(TEXT Opens)
Yet some survive, either through tourism or other means. Regardless there is much to see in the area, and worth a trip (with an open mind to ‘beauty’)
Unfortunately for Detroit when your population goes from nearly 2 million to 600,000, and most of the jobs leave the city you are left with a lot of vacant properties. One of the most famous is the 3.5 million square foot Packard Automobile Factory.
Completed in the early 1900s, it was state of the art for it’s time.
At one point there were 90 buildings in use across the campus. Today only one remains in use, the rest are decaying to various degrees.
Designed by Albert Kahn it was a model factory for 1911. This view is of the former administration office building.
The complex has been vacant so long a tree has grown over a fire hydrant.
At it’s peak 40,000 people worked here.
Today bridges lead to nowhere.
While it closed in the 1950s as a car factory, portions of it were used for a variety of other purposes until the 1990s.
There is a large amount of graffiti throughout.
Including places you wonder how they got up there.
Debris is strewn about everywhere, including this column from one of the buildings with the rebar wrapped around it.
The campus has a tunnel complex throughout – originally used to provide electrical and other utilities.
Today it is mostly filled with debris like tires. The light down the tunnel is from collapses on down the line.
This bridge ‘sort of’ connects two buildings.
Some random dumping, including a boat that was then covered in graffiti.
A bumper – but no car.
Our intrepid white hard hatted group wandered about with the Pure Detroit guide learning about the history of the Packard Company and the facility.
At last we made our way up the ramp to where the assembly line ended.
With a look down the line. In the history of the factory over 1.5 million cars and trucks were produced here.
Some of the more artistic graffiti.
One of the buildings minus every single window frame (the glass has been gone from the buildings for decades).
Some of the buildings were originally built with 2 floors, but later expanded. Look closely you will note that the columns are slightly different between the floors indicated a later construction for the upper floor.
There were a number of hard core photographers in the group.
This building still has some remaining window frames, at a great happenstance view.
An elevator building that is amazingly still somewhat standing.
Ironically the complex has become popular with large scale movie production – this ‘concrete’ is actually a piece of Styrofoam painted to look like concrete from the latest ‘Transformers’ movie.
The last bastion of glass…
A survivor of the apocalypse – or a slightly burnt teddy bear in a factory in Detroit, minus one arm but still a smile.
The front building area has been cleared of debris as they try and restore it to a functional state.
While the office area has been cleared out waiting for a lot of money to come along to rebuild.
The funeral for the Packard Automobile Company was held over 60 years ago, and the factory itself over 20 years ago – but Detroit still holds out hope someone will bring this amazing place back from the dead. (and it was total coincidence a vintage hearse drove by while we were standing there waiting on the tour).
(TEXT Closes)
(DATA EXTRACT Opens)
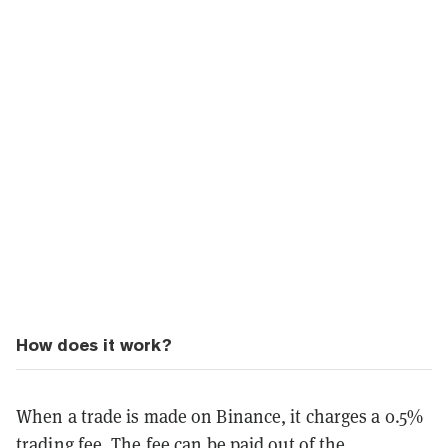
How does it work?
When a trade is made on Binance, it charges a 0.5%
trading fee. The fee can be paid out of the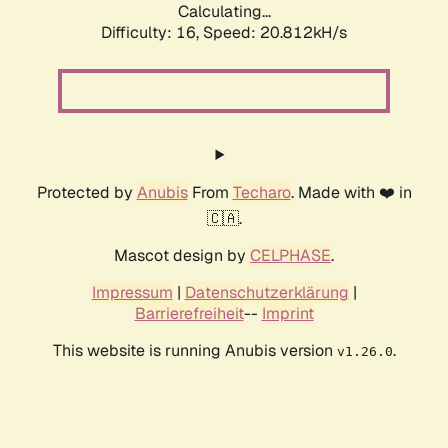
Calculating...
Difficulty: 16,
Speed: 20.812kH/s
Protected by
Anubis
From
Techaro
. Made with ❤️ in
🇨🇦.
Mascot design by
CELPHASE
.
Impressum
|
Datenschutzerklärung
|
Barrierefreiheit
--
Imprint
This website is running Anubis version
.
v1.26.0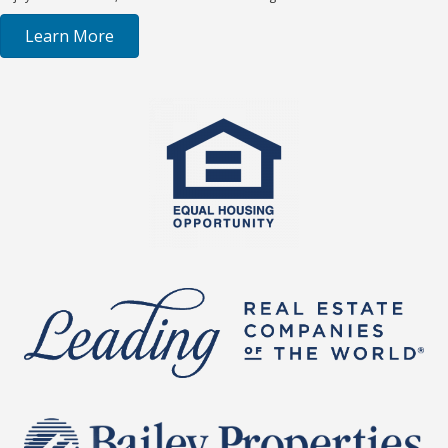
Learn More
(DATA EXTRACT Closes)
• _REQUIRED ACTIONS_:
- a) Copy the stretch of the Packard factory text from "With a look" through "the upper floor.", word for word.
- b) In the Packard factory text, how many people worked at the factory at its peak?

• _RESPONSES IN ORDER_:
- a)
With a look down the line. In the history of the factory over 1.5 million cars and trucks were produced here.
Some of the more artistic graffiti.
One of the buildings minus every single window frame (the glass has been gone from the buildings for decades).
Some of the buildings were originally built with 2 floors, but later expanded. Look closely you will note that the columns are slightly different between the floors indicated a later construction for the upper floor.

- b) 40,000 people.